Building a stronger partnership with politicians is one way to gain confidence. But so is banding together and finding strength in numbers, Duffy said.
“We must use our collective voice … and be a moral compass to the world,” he said.
Religious actors must show that change is possible on a large scale, instead of just talking about why change needs to happen, Duffy and others said.
For example, to address climate change, a key focus of this year’s forum, they could unite in an impressive display of sustainable environmental practices.
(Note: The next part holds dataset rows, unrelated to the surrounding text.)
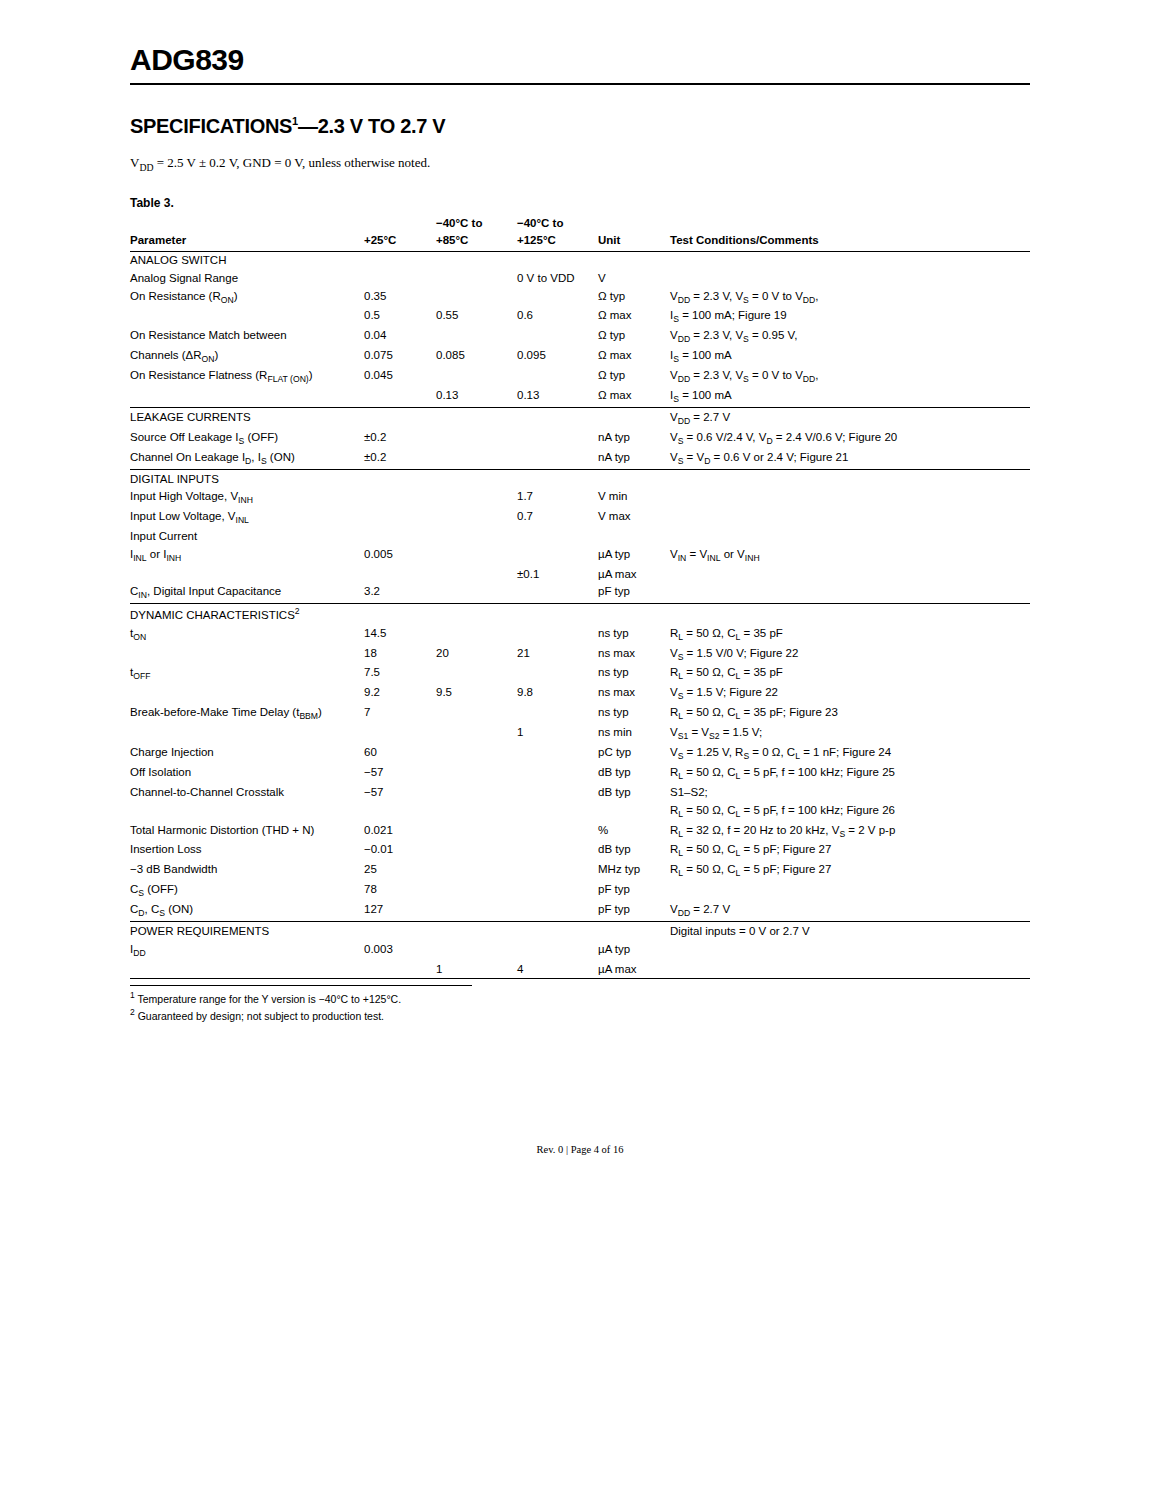ADG839
SPECIFICATIONS1—2.3 V TO 2.7 V
VDD = 2.5 V ± 0.2 V, GND = 0 V, unless otherwise noted.
Table 3.
| | | −40°C to | −40°C to | | |
| --- | --- | --- | --- | --- | --- |
| Parameter | +25°C | +85°C | +125°C | Unit | Test Conditions/Comments |
| ANALOG SWITCH | | | | | |
| Analog Signal Range | | | 0 V to VDD | V | |
| On Resistance (R ON ) | 0.35 | | | Ω typ | V DD = 2.3 V, V S = 0 V to V DD , |
| | 0.5 | 0.55 | 0.6 | Ω max | I S = 100 mA; Figure 19 |
| On Resistance Match between | 0.04 | | | Ω typ | V DD = 2.3 V, V S = 0.95 V, |
| Channels (ΔR ON ) | 0.075 | 0.085 | 0.095 | Ω max | I S = 100 mA |
| On Resistance Flatness (R FLAT (ON) ) | 0.045 | | | Ω typ | V DD = 2.3 V, V S = 0 V to V DD , |
| | | 0.13 | 0.13 | Ω max | I S = 100 mA |
| LEAKAGE CURRENTS | | | | | V DD = 2.7 V |
| Source Off Leakage I S (OFF) | ±0.2 | | | nA typ | V S = 0.6 V/2.4 V, V D = 2.4 V/0.6 V; Figure 20 |
| Channel On Leakage I D , I S (ON) | ±0.2 | | | nA typ | V S = V D = 0.6 V or 2.4 V; Figure 21 |
| DIGITAL INPUTS | | | | | |
| Input High Voltage, V INH | | | 1.7 | V min | |
| Input Low Voltage, V INL | | | 0.7 | V max | |
| Input Current | | | | | |
| I INL or I INH | 0.005 | | | µA typ | V IN = V INL or V INH |
| | | | ±0.1 | µA max | |
| C IN , Digital Input Capacitance | 3.2 | | | pF typ | |
| DYNAMIC CHARACTERISTICS 2 | | | | | |
| t ON | 14.5 | | | ns typ | R L = 50 Ω, C L = 35 pF |
| | 18 | 20 | 21 | ns max | V S = 1.5 V/0 V; Figure 22 |
| t OFF | 7.5 | | | ns typ | R L = 50 Ω, C L = 35 pF |
| | 9.2 | 9.5 | 9.8 | ns max | V S = 1.5 V; Figure 22 |
| Break-before-Make Time Delay (t BBM ) | 7 | | | ns typ | R L = 50 Ω, C L = 35 pF; Figure 23 |
| | | | 1 | ns min | V S1 = V S2 = 1.5 V; |
| Charge Injection | 60 | | | pC typ | V S = 1.25 V, R S = 0 Ω, C L = 1 nF; Figure 24 |
| Off Isolation | −57 | | | dB typ | R L = 50 Ω, C L = 5 pF, f = 100 kHz; Figure 25 |
| Channel-to-Channel Crosstalk | −57 | | | dB typ | S1–S2; |
| | | | | | R L = 50 Ω, C L = 5 pF, f = 100 kHz; Figure 26 |
| Total Harmonic Distortion (THD + N) | 0.021 | | | % | R L = 32 Ω, f = 20 Hz to 20 kHz, V S = 2 V p-p |
| Insertion Loss | −0.01 | | | dB typ | R L = 50 Ω, C L = 5 pF; Figure 27 |
| −3 dB Bandwidth | 25 | | | MHz typ | R L = 50 Ω, C L = 5 pF; Figure 27 |
| C S (OFF) | 78 | | | pF typ | |
| C D , C S (ON) | 127 | | | pF typ | V DD = 2.7 V |
| POWER REQUIREMENTS | | | | | Digital inputs = 0 V or 2.7 V |
| I DD | 0.003 | | | µA typ | |
| | | 1 | 4 | µA max | |
1 Temperature range for the Y version is −40°C to +125°C.
2 Guaranteed by design; not subject to production test.
Rev. 0 | Page 4 of 16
A recent Quartz article suggests banning plastic from sacred spaces in order to raise awareness about the importance of protecting the environment.
“We need to tell the G20, ‘We are not waiting for you, the alliance is already started,’” said the Rev. Joshtrom Kureethadam, a Catholic priest who works on environmental issues for the Vatican.
Nearly all participants agree the G20 Interfaith Forum still has work to do.
And the forum members' work goes beyond formatting policy recommendations in politician friendly ways, they said.
“Let’s keep our eye on the ball and be clear that our interfaith cooperation is to draw the G20 to the real agenda,” not just find ways to fit our goals into theirs, Ferguson said.
This year’s forum, the sixth of its kind, added several high-profile politicians to the typical lineup of religious speakers. But the gathering didn’t hold their feet to the fire and urge them to commit to truly moral leadership, said Alvaro Albacete, deputy secretary general for KAICIID.
“Why don’t we confront them with the voices of religious leaders?” he said. “We should sit them together and provide a space for them to change their views.”
In other words, forum leaders shouldn’t defer to politicians. It should wake them up to the realities of the world’s suffering, said Lord George Carey of Clifton, an Anglican priest and former Archbishop of Canterbury.
“The world is on fire,” he said. “We want to show (politicians) the reality of what’s happening to the very poor of our world.”
Religious leaders and politicians should be in dialogue, said Sister Sharon Eubank, first counselor in the Relief Society general presidency of The Church of Jesus Christ of Latter-day Saints and director of Latter-day Saint Charities, during her remarks to the forum on Sunday morning, referencing the story of a Lutheran church in Sweden that donated part of its land to a mosque to fit the spiritual needs of refugees.
“The two groups decided to put a hall in between” the two houses of worship, she said, so there could be shared activities between the two faith communities.
That’s what the G20 Interfaith Forum is seeking to establish with the G20 Summit, Eubank added.
“We’re trying to build a social hall,” she said.
Or as Jan Figel, the European Commission’s special envoy for the promotion of freedom of religion or belief, put it, “We need to promote dialogue instead of monologues. In dialogue, we are gaining.”